> **About this task**
Look below for the line containing "thumb mcp: (153, 152)"; from there through the line containing "pinky tip: (190, 211)", both lines included, please set down each line exactly and nothing else.
(Dataset records begins)
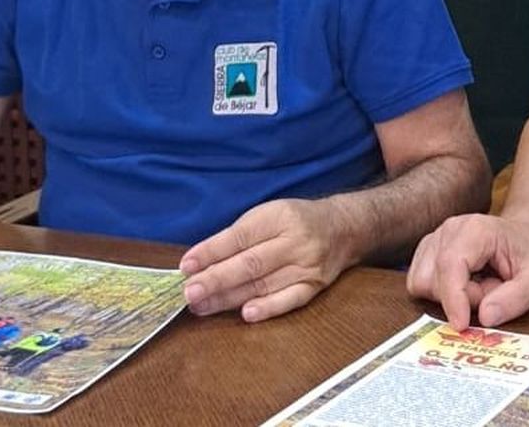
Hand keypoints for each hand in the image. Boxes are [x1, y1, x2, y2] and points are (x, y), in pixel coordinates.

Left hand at [177, 198, 353, 322]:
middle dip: (216, 279)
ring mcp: (307, 266)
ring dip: (229, 298)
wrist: (342, 228)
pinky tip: (246, 314)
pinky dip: (268, 308)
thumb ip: (237, 236)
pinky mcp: (315, 286)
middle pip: (250, 264)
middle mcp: (295, 241)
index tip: (186, 266)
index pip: (240, 236)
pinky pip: (290, 300)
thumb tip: (199, 262)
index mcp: (279, 217)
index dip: (211, 252)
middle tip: (189, 292)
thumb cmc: (295, 221)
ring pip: (264, 285)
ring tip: (201, 306)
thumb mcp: (267, 214)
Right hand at [405, 212, 528, 331]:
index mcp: (475, 230)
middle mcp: (448, 230)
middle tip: (491, 291)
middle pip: (433, 279)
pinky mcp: (427, 253)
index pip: (450, 264)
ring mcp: (434, 239)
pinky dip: (442, 294)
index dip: (453, 298)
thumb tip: (485, 317)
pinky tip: (465, 285)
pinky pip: (421, 284)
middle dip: (461, 299)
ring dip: (450, 297)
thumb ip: (517, 298)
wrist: (524, 237)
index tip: (461, 326)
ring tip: (479, 287)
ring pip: (423, 284)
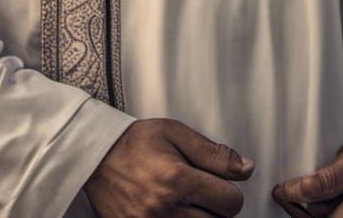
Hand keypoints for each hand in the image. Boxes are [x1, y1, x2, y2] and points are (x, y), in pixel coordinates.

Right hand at [84, 117, 253, 216]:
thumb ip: (213, 153)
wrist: (96, 158)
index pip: (230, 202)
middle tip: (204, 193)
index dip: (231, 192)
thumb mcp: (175, 133)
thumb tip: (246, 168)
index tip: (221, 184)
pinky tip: (177, 212)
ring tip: (189, 202)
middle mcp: (166, 209)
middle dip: (218, 209)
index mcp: (178, 180)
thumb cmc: (135, 142)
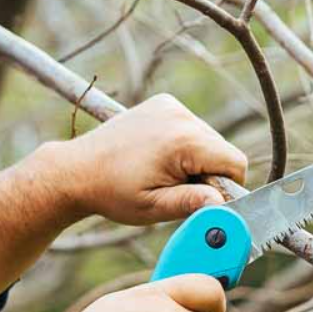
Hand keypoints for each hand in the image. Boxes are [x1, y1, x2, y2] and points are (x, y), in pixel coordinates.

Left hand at [53, 93, 248, 225]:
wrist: (77, 170)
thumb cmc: (113, 192)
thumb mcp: (154, 208)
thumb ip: (193, 204)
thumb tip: (224, 205)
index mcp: (182, 141)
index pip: (235, 162)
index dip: (226, 186)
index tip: (201, 197)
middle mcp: (180, 116)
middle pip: (223, 150)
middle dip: (209, 173)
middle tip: (175, 188)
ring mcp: (172, 106)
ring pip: (209, 139)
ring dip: (197, 159)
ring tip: (164, 172)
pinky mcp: (165, 103)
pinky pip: (193, 128)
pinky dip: (185, 144)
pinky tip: (160, 156)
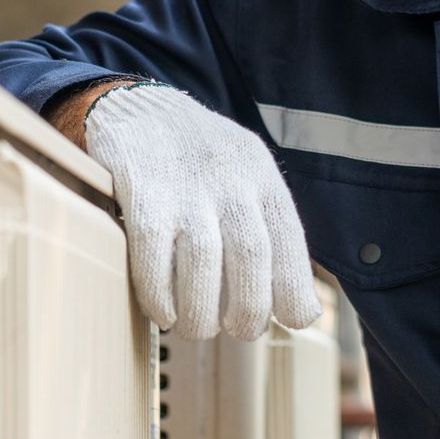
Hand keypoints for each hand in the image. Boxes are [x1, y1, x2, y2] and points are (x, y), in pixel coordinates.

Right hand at [82, 81, 321, 340]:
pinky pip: (153, 256)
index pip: (288, 242)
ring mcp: (184, 187)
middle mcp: (228, 180)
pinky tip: (163, 311)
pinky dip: (159, 294)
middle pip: (250, 256)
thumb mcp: (247, 174)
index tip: (290, 321)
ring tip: (196, 327)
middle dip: (248, 311)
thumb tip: (301, 312)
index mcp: (261, 177)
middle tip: (237, 330)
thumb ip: (271, 232)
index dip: (293, 290)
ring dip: (200, 312)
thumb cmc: (199, 158)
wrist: (138, 108)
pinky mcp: (142, 193)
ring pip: (202, 262)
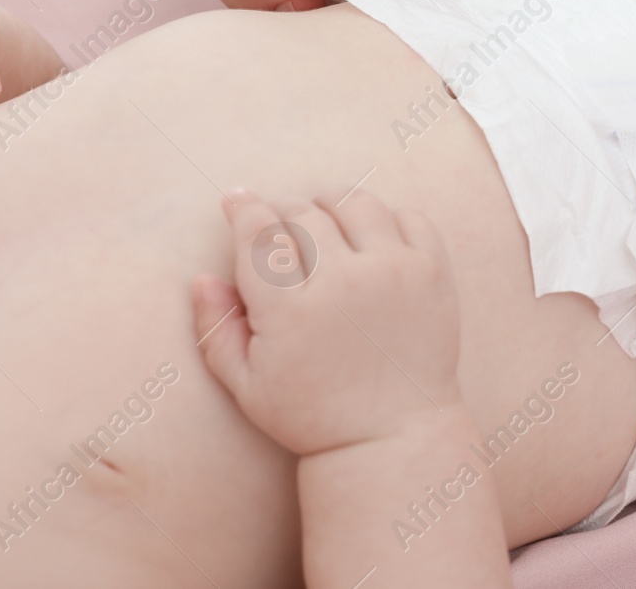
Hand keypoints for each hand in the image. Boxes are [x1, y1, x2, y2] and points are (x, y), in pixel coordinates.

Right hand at [194, 188, 464, 455]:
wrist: (393, 437)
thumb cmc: (314, 415)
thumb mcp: (247, 387)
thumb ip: (216, 331)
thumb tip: (202, 277)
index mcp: (291, 313)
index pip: (260, 234)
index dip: (244, 208)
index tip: (237, 198)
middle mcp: (344, 285)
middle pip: (304, 213)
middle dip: (284, 209)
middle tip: (280, 221)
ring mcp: (394, 274)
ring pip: (356, 203)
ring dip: (332, 203)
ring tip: (324, 219)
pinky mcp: (433, 275)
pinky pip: (409, 217)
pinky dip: (386, 217)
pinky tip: (371, 236)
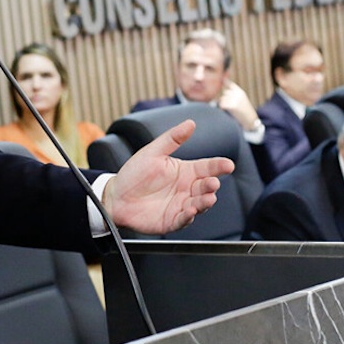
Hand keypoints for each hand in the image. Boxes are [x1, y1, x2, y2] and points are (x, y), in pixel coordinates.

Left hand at [101, 120, 234, 233]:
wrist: (115, 197)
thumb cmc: (134, 174)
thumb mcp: (153, 152)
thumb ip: (172, 138)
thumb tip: (190, 123)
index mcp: (185, 171)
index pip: (207, 167)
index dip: (218, 166)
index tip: (228, 165)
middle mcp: (186, 189)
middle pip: (206, 187)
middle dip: (212, 185)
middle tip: (212, 183)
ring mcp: (181, 205)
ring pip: (199, 204)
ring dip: (205, 202)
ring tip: (208, 198)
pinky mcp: (172, 221)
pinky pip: (184, 220)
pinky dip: (188, 216)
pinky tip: (190, 211)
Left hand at [217, 81, 259, 130]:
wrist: (250, 120)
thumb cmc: (246, 112)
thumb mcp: (242, 100)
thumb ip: (235, 95)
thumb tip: (223, 91)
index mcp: (241, 92)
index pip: (231, 85)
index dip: (226, 82)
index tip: (223, 80)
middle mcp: (237, 95)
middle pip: (225, 92)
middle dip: (225, 98)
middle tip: (229, 105)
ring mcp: (234, 100)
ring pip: (222, 98)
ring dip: (223, 103)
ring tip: (229, 109)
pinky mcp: (231, 106)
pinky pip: (221, 104)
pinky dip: (222, 108)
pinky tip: (226, 111)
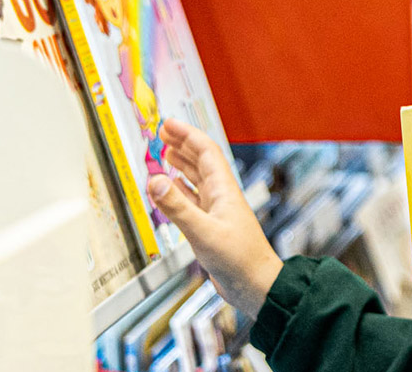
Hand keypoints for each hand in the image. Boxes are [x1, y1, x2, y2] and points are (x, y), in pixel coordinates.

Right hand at [148, 119, 282, 317]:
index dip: (186, 134)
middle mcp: (220, 197)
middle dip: (182, 144)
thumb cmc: (240, 260)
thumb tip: (155, 181)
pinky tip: (171, 189)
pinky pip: (193, 201)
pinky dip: (180, 191)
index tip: (168, 124)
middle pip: (199, 161)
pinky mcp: (211, 227)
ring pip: (196, 180)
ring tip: (165, 152)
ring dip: (181, 165)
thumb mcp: (203, 232)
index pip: (204, 152)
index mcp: (223, 190)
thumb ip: (177, 207)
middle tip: (163, 133)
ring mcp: (216, 212)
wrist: (256, 286)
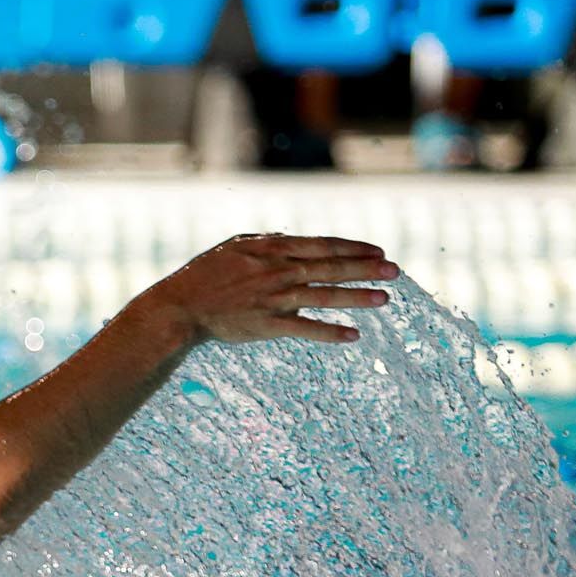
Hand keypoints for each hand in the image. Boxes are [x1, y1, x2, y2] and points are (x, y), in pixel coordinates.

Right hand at [136, 234, 398, 346]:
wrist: (180, 307)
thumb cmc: (204, 276)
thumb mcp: (235, 248)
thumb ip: (267, 243)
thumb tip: (294, 241)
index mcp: (271, 248)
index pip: (323, 246)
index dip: (353, 248)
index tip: (378, 251)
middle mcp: (277, 270)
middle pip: (331, 268)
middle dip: (366, 269)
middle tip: (395, 271)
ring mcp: (274, 298)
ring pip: (324, 296)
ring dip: (357, 298)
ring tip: (384, 299)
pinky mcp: (267, 324)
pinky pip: (306, 329)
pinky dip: (330, 333)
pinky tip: (353, 335)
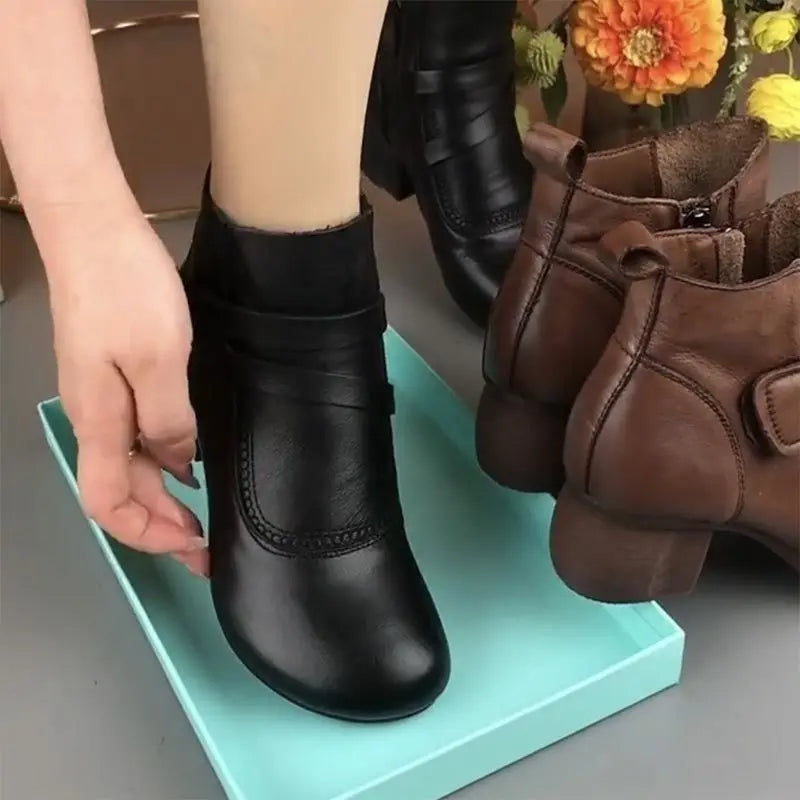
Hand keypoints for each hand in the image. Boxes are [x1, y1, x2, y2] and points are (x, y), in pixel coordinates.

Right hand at [48, 204, 207, 576]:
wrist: (92, 226)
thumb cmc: (125, 287)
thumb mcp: (160, 360)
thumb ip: (168, 420)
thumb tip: (178, 464)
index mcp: (99, 420)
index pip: (108, 504)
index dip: (145, 535)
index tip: (188, 548)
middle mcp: (92, 415)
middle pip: (120, 489)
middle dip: (161, 523)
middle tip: (205, 544)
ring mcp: (99, 393)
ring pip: (127, 463)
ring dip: (162, 494)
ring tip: (199, 512)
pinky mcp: (110, 371)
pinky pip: (133, 433)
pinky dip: (160, 457)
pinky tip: (186, 458)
(Dataset records ends)
> **Answer space**
thumb mcp: (153, 152)
thumb ip: (172, 138)
thumb tip: (190, 123)
index mcp: (185, 171)
index pip: (207, 167)
index dip: (218, 166)
index tip: (228, 165)
middle mcp: (186, 189)
middle pip: (206, 187)
middle dip: (212, 185)
middle tip: (212, 183)
ring mcp: (181, 205)
ring pip: (199, 204)
ring dip: (205, 202)
ring tip: (208, 198)
pinky mcp: (172, 221)
pinky pip: (184, 220)
pinky dip: (188, 216)
pinky tip: (190, 211)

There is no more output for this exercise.